One Reply to “6.5.2105 Journal Prompt”

  1. Mama said we should get dressed up. She said a gentleman was going to take our picture. The same gentleman from the train, she said. The man with the stories tucked in his pockets, along with the playing cards and the hard sugar sweets.

    He was quite taken with our Alice, this gentleman. He said she reminded him of another girl called Alice, and that Alice had had such adventures when she slipped down a rabbit hole. I said rabbit holes were dirty and dark and they smelled of things bureid or dead.

    He ruffled my hair and presented me with a small leather-bound book that he had about his person and he said he should like to change my mind about rabbit holes if mama would give permission for him read to us.

    He was not like a grown-up at all. Not like any grown-up I ever knew. He was like a child that was hiding inside a grown-up’s clothes, except the clothes fitted his body. He was silly like a child and he made us all laugh – especially Alice who took the greater part of his attention. He touched her hair and her cheek and he pulled a penny from behind her ear and he said ‘Oh my ears and whiskers,’ like he was surprised at the penny as much as Alice was.

    ‘Alice-on-a-train,’ he called her and he said that was because he knew so many Alices: Alice-in-a-shop, Alice-on-a-beach, Alice-under-a-streetlight and Alice-under-stairs. And of course, the first Alice, and when he said her name it was like he was hurt inside, and I thought of Mrs Cornfield and the day she lost Mr Cornfield and he never could be found again for he was just bones and dirt now in a box under the ground.

    ‘Not that dress, Milly,’ mama said and her voice was all gentle-scold. ‘You must look pretty for Mr Dodgson and his box-camera. Pretty as flowers or sunrises.’

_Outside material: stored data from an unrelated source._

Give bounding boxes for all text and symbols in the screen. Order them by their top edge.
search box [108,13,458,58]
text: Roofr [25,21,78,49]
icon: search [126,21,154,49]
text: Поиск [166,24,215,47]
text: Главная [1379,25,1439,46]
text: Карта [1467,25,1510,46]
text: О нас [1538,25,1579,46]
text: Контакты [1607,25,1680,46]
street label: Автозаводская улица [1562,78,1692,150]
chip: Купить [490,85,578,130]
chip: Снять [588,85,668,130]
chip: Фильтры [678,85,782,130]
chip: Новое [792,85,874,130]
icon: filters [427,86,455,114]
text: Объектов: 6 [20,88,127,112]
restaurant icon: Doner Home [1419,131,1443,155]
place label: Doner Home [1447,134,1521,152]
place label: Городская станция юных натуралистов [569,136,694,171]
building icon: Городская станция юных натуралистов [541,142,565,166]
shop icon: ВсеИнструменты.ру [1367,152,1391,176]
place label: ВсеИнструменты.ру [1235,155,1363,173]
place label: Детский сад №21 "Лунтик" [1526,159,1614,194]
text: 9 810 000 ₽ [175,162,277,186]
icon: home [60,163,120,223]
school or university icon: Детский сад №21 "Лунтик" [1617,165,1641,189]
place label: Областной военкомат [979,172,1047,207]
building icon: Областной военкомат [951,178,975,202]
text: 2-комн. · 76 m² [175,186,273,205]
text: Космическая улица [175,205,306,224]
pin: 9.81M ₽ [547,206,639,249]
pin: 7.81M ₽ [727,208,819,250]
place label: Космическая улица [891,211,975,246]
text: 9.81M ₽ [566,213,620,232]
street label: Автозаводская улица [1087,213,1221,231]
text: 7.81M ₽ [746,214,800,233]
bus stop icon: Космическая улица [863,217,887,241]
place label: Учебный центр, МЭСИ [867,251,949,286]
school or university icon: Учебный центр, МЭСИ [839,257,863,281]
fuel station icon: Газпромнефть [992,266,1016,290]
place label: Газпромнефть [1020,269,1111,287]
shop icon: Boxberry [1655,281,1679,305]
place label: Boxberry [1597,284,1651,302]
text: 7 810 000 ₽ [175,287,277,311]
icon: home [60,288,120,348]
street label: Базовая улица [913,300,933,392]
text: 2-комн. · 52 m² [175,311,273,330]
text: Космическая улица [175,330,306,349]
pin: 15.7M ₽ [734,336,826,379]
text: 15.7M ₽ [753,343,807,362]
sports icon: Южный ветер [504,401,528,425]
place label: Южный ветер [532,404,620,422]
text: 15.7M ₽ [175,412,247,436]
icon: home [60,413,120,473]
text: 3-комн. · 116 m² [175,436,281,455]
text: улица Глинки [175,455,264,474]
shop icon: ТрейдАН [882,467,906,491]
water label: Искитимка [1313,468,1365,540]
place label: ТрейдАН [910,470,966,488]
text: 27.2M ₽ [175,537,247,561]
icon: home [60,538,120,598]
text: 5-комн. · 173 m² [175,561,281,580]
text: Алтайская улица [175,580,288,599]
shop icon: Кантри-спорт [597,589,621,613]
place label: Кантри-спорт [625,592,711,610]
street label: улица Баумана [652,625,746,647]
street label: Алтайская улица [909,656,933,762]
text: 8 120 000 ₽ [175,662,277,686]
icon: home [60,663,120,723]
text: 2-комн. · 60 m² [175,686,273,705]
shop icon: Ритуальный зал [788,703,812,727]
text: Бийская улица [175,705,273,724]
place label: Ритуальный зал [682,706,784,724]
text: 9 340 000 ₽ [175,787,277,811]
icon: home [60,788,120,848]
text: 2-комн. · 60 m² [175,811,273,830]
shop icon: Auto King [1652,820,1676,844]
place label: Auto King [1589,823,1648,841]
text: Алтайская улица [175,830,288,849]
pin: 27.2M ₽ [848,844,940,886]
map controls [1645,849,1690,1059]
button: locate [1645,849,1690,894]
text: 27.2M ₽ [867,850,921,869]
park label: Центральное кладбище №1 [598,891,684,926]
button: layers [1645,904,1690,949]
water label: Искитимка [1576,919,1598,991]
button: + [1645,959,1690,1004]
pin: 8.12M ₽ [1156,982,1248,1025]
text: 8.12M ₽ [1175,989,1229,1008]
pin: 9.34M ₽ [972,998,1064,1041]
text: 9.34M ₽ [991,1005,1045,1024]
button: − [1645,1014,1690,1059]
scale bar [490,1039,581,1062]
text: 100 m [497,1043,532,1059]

    I wore the white dress that was only for church days. And mama brushed my hair a hundred times till it shone. And Lily’s hair the same, and Alice’s – Alice-on-a-train. And ribbons in our hair, tied in neat bows. And white socks pulled up to our knees, and shoes that were polished so hard they were like mirrors to see our faces in and I wondered if looking down a gentleman might in the reflection see up my dress.

    Then Mr Dodgson was at the door and ‘pleased to see you all’, and especially Alice-on-a-train. And he brought us presents wrapped in coloured paper and tied up with string and he took as much delight in watching us unwrap his gifts as we did in unwrapping them.

    He set his camera up in the garden and arranged us just so, which was not so pretty as mama had thought. He made me take off my shoes and socks and he ruffled my hair – like he’d done on the train, only this time it was to undo what mama had brushed into my hair. And Lily the same, and Alice-on-a-train, too, so we looked like ragamuffins or urchins – if such were ever to have taken a bath.

    Mama has the picture still, tucked into the pages of his book about Alice-down-a-rabbit-hole. I do not think she is proud of it, for she does not put it on display for guests to wonder at. And Mr Dodgson does not call no more, not with hard sugar sweets in his pocket, or pennies to pull from behind our ears, and not with stories of Alice-on-a-train and the adventures she might have had. And Alice looks a little hurt, like she has lost a Mr Cornfield.